The Neural Topic model is an unsupervised natural language processing model and is used for analyzing unstructured textual data. This model will produce similar field/widget outcomes as Auto-Topic Predictive but Neural Topic has a different methodology that can produce different results. See below for a summary of when to use this model, advantages of this model, and best practices.
When to use this model
Similar to our Auto-Topic predictive model, the Neural Topic model (NTM) is best used when the user does not have an understanding of what topics persist in unstructured data. This model should be run on data sets with a limited scope where fresh topics can emerge.
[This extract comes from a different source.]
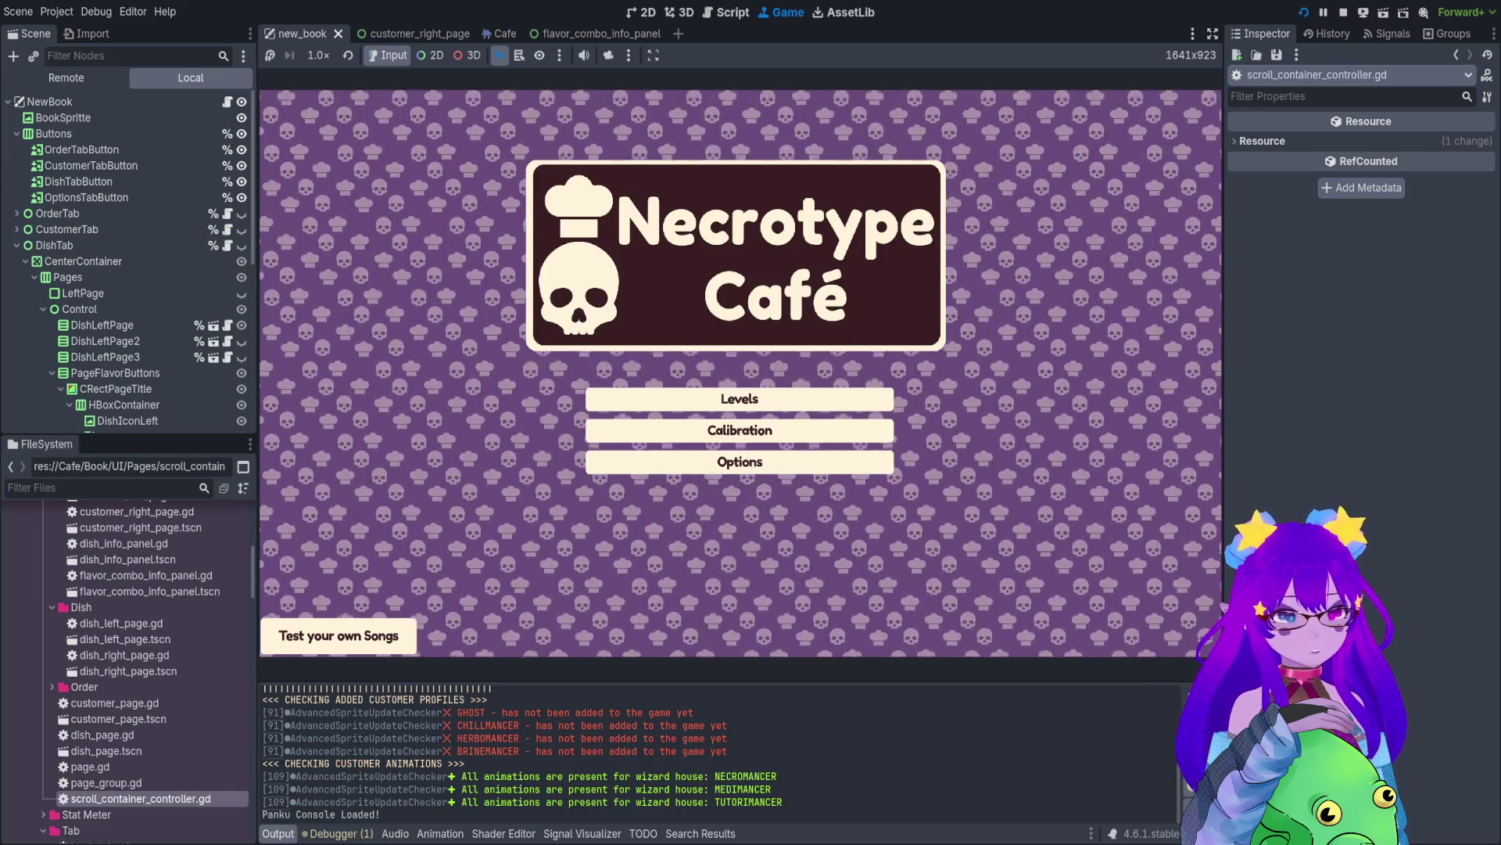
# - Mute the running game, start the café level, and walk the witch around the café
pyautogui.click(584, 54)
Hourly, Daily, Weekly time frames will work well for this model. The NTM results will produce similar model outputs to auto-topic and will provide the opportunity for topic/sentiment widget creation. The following is available for the NTM data outputs:
- Topic wheel
- Sentiment Scores per verbatim
- Sentiment aggregations (sentiment average gauge)
The additional outputs will eventually be available as well:
- Summary & Sentence Highlight = “what sentence(s) highlights/summarizes the verbatim?”
- Expanded topic chunks = “what phrases (2-5 words) highlight the data set?”
- Summary of important docs = “what are the verbatims that provide the most impactful feedback?”
Advantages of NTM
The NTM method leverages upgraded data science neural network structures that provide the following improvements:
- Higher quality topic discovery
- Rich topic outputs
- Semi-supervised customization available
Trade-offs:
- Slow processing than Auto-Topic.
- Only available in English
Best Practices
Choose the right minimum frequency can greatly impact your topic discovery results. The Min_count setting in the advance setup is the minimum frequency requirement for a word to appear in the vocabulary for topics.
- Trade off of diversity vs quality:
- Default min_count=5 is suitable for most datasets.